To: Voltaire who wrote (46610)10/30/1999 11:58:00 AM
From: Wyätt Gwyön  Read Replies (3) | Respond to of 152472
 
Hi Voltaire, no Dell's split the last time did not make a bit of difference because it was not desired the way it was.
Buying/selling is always a judgment call--inescapable truth. People, disliking the uncertainty of this situation, seek to develop "systems" with "laws" that will provide an answer without resorting to a judgment call ("chance"). The problem I see with the logic you mention for Dell (i.e., it was one of the "bad splitters") is that the "reality" of Dell's being a bad splitter is not some self-apparent truth, but rather a judgment call. If it were a self-apparent truth, then the "system" (i.e., in this example, your thesis about split types) would be a happy one which obviates the need for uncertainty-laden "judgment calls". Unfortunately, as I see it, people trading Dell's stock around the time of the last split had to make a judgment call about whether it was good or bad. Hence, the judgment call issue has just been hopped from one lily pad (Is the stock a buy?) to another (Is Dell a "good splitter" or a "bad splitter"?).
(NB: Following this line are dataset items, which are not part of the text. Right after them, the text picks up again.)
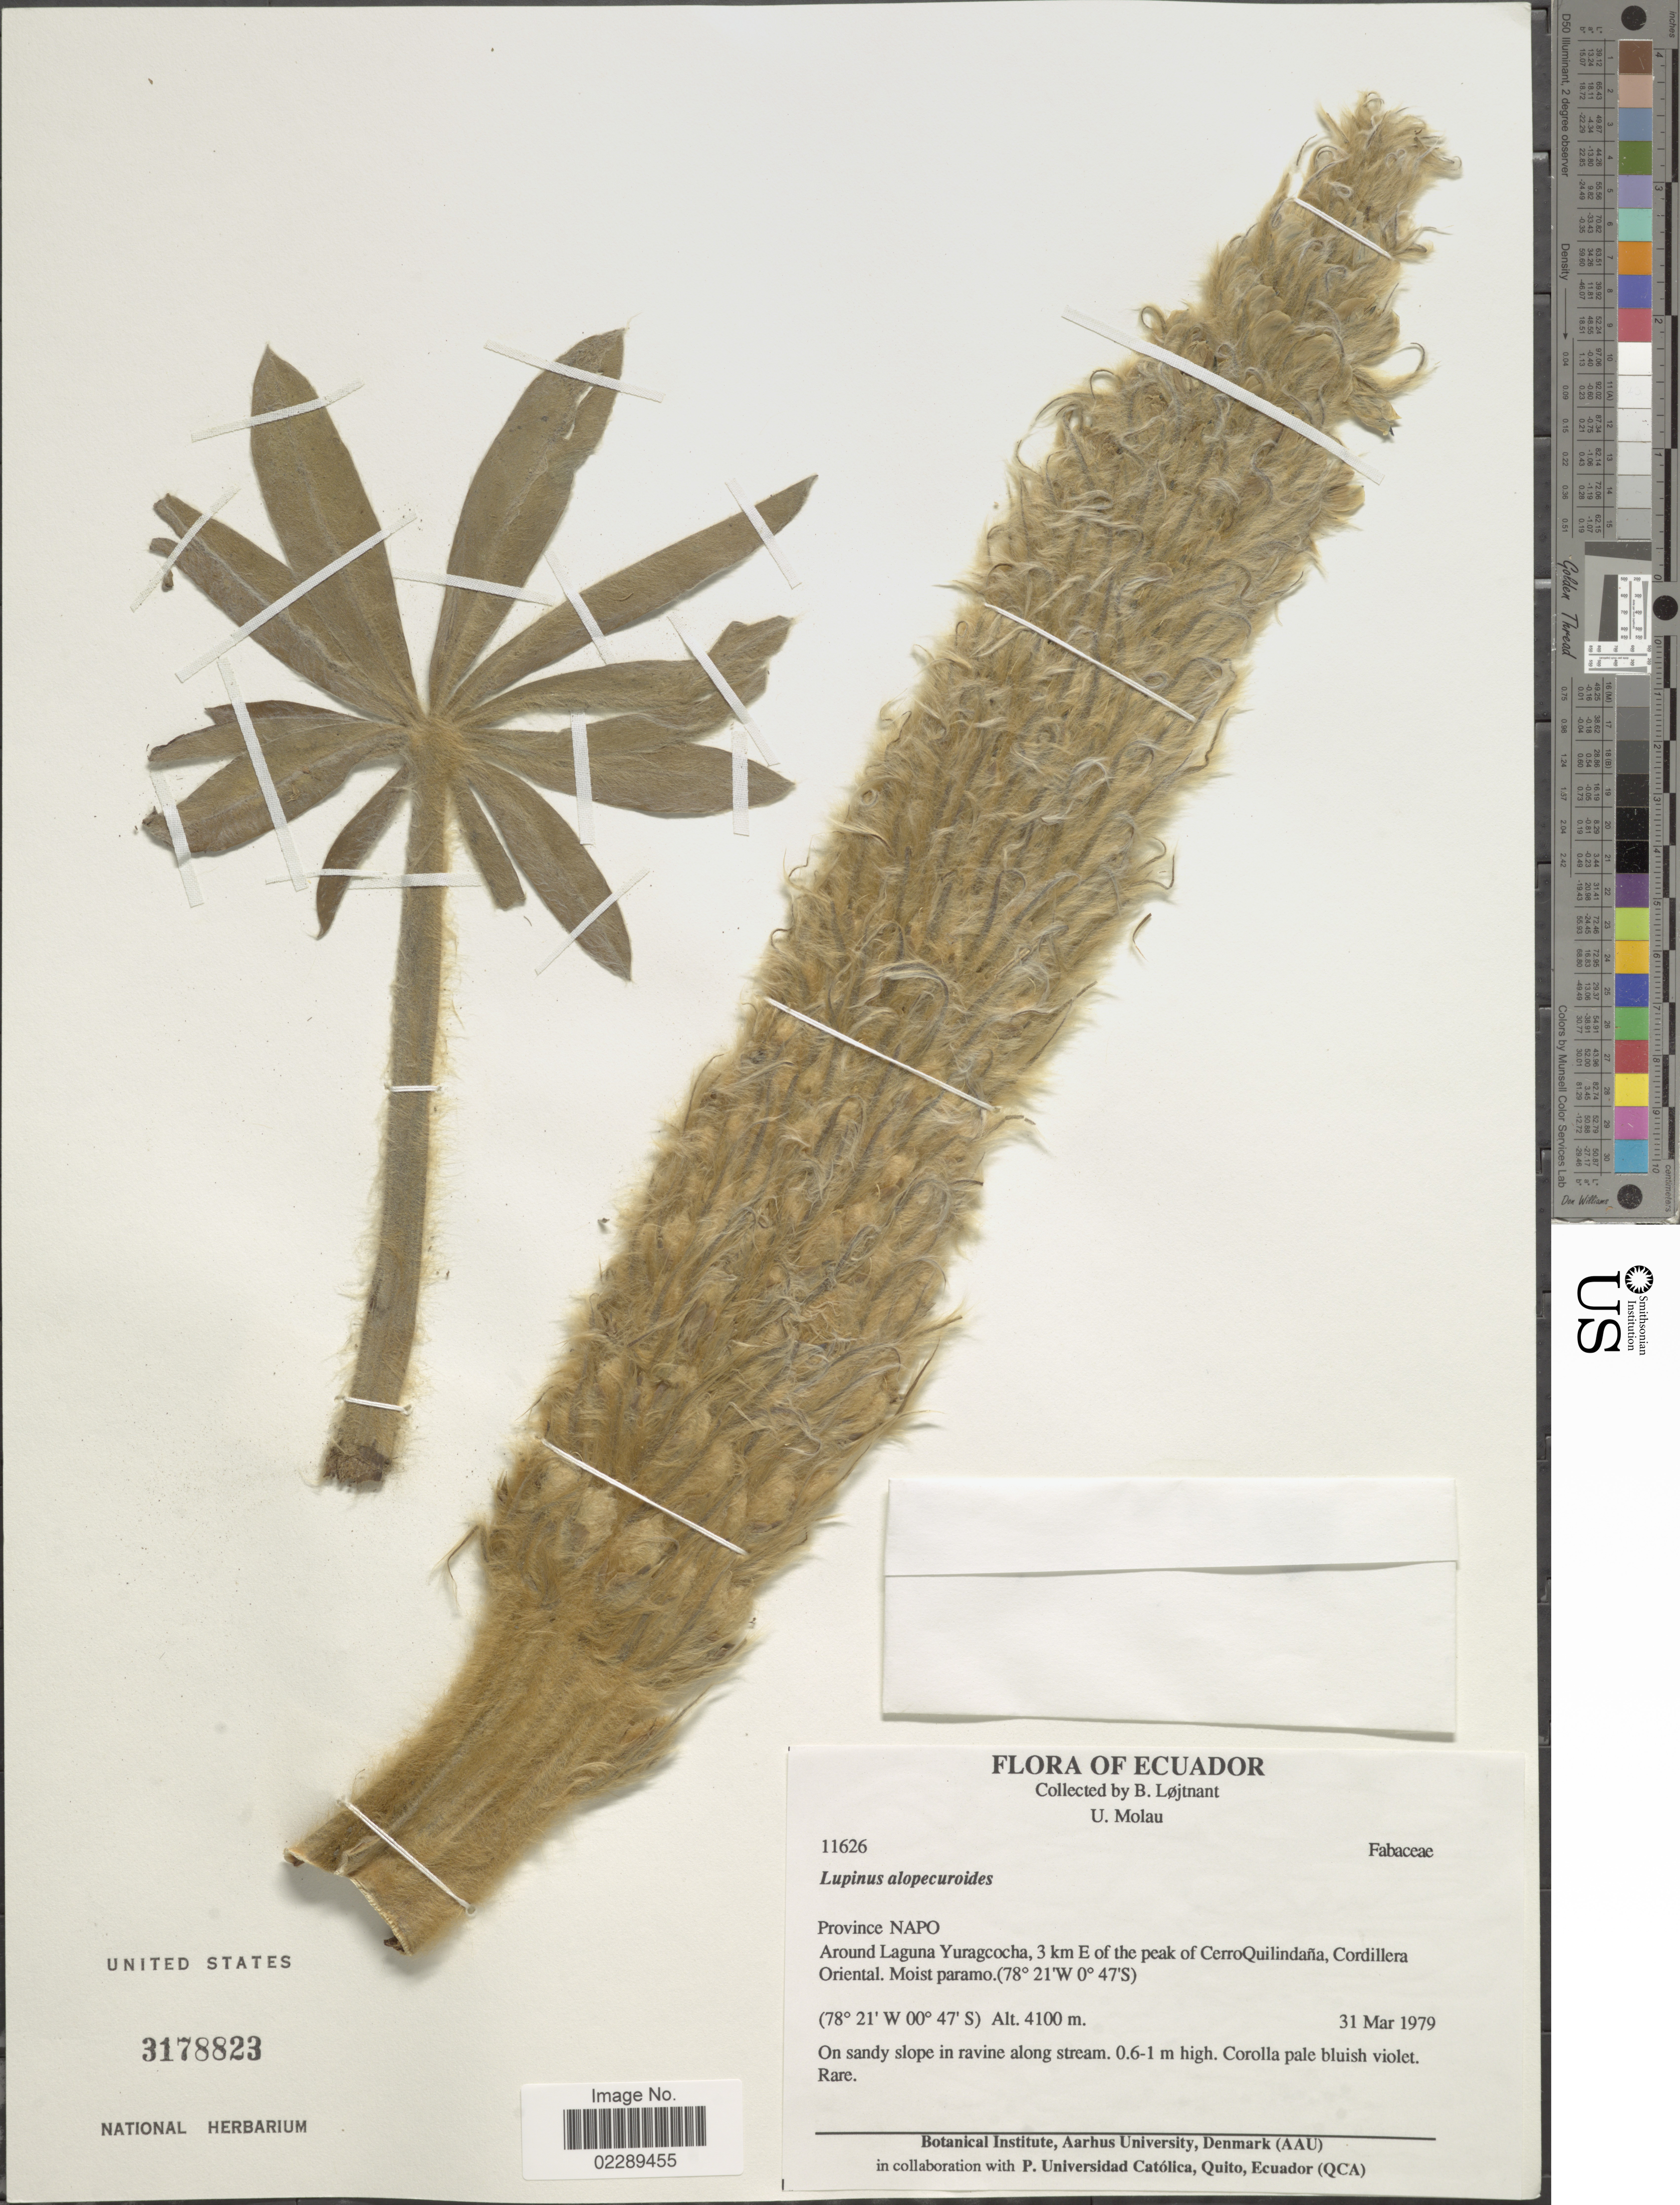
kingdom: Plantae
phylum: Tracheophyta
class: Magnoliopsida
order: Fabales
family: Fabaceae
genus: Lupinus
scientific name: Lupinus alopecuroides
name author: Desr.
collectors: B. Löjtnant & U. Molau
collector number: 11626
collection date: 1979-03-31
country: Ecuador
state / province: Napo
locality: Province Napo. Around Laguna Yuragcocha, 3 km E of the peak of Cerro Quilindaña, Cordillera Oriental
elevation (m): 4100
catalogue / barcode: US 3178823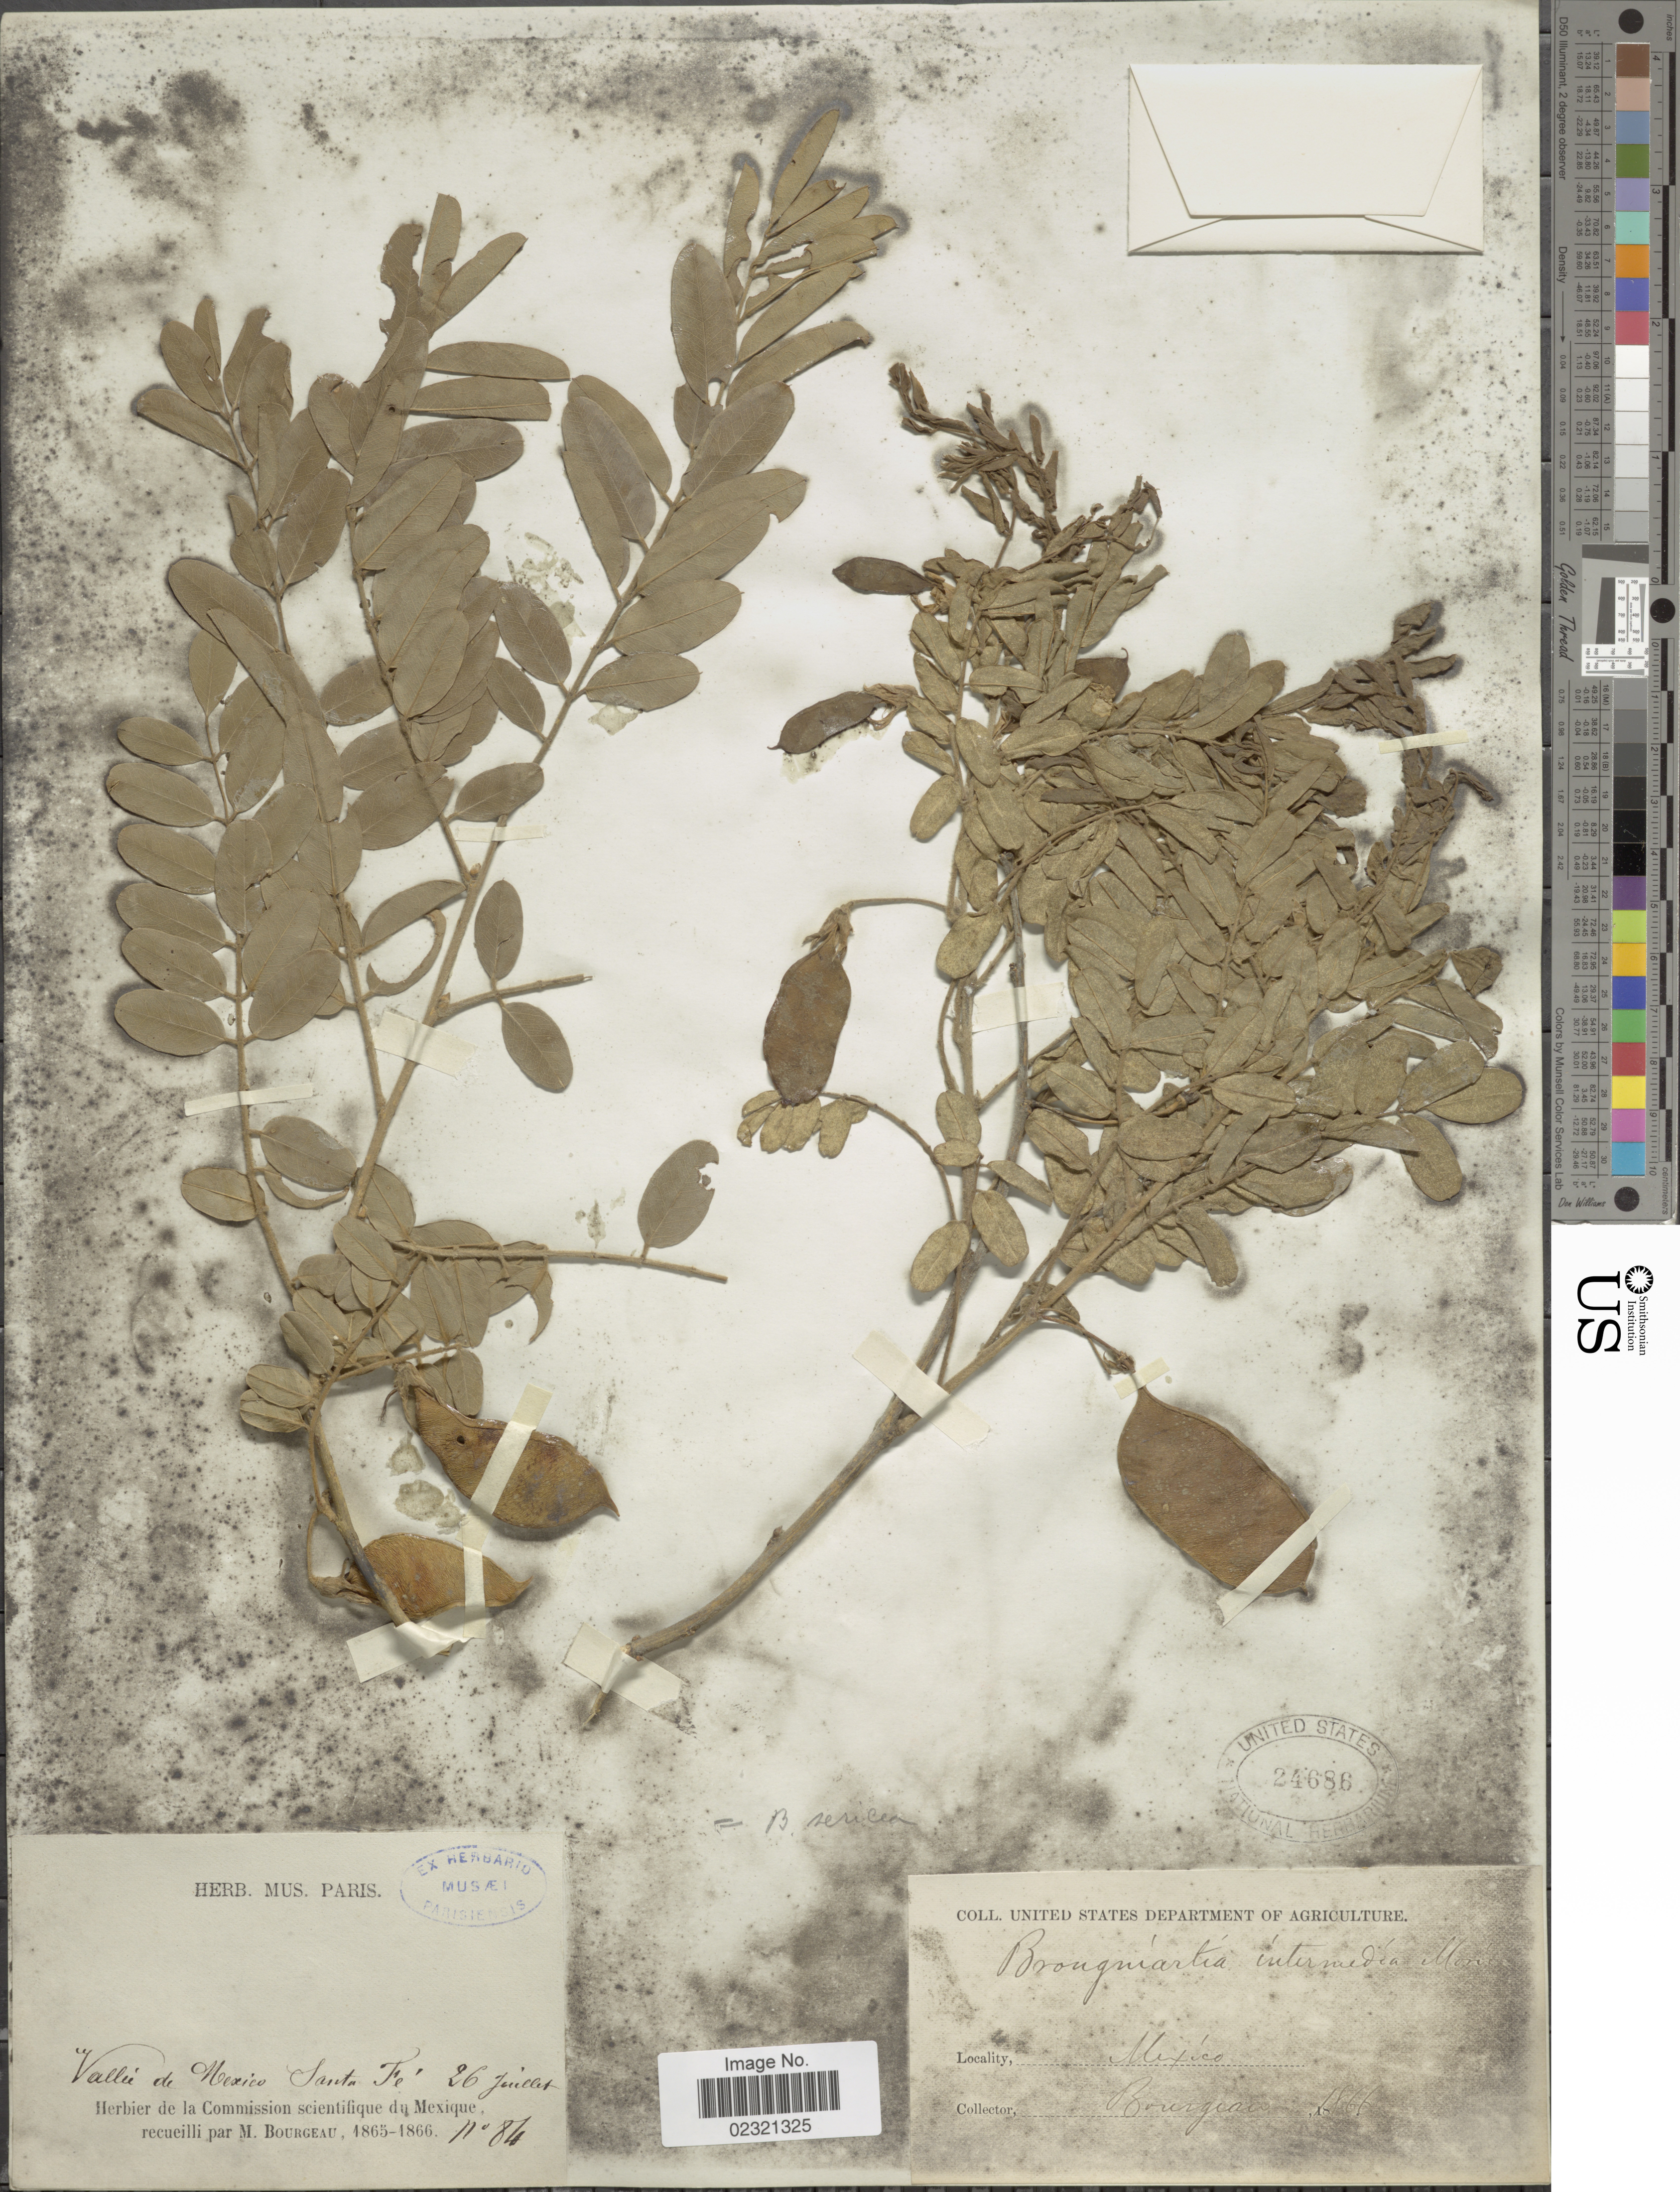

Did the splits of Dell make a difference when it was desired, just ask the Dell Heads at the time.
Sure, but how many of the Dellheads knew the last one was "not desired" at the time? I live in Delltown, and not many here were quick to the draw on that judgment call. That's my point.

As for the case of QCOM splitting, mgmt has all but announced they will vote for an increase in available shares and announce a split at the shareholder's meeting in Feb--why is it so critical that they take some rah-rah steps in the interim? I don't know if you were invested in QCOM prior to the last split (in May, I think), but the stock ran up to over 220 (sound familiar?), and post split fell to the low 90s or maybe high 80s around end-May/early June. Now, one can say there is a "need" for a split now; therefore it is a "good" one. But presumably it was even more "needful" back in May, and yet the short-term post-split action was a pullback. What is to say the same won't be true this time? I don't know--maybe it's Door Number 1 (QCOM goes UP UP UP to 275!), maybe it's Door Number 2 ("sell the news" pullback to 170). To me, it is just a tail-chasing kind of thing to worry about. But to each his own, eh?

Not impressed with Warren Buffett and his view of the New Paradigm or lack there of, said he would never invest in any Internet stock, geez!

Nor I. That's why I'm invested in QCOM and not BRKA. But Buffett's failure to adapt to high-tech does not take away from his greatness as an investor before the days of wire and string.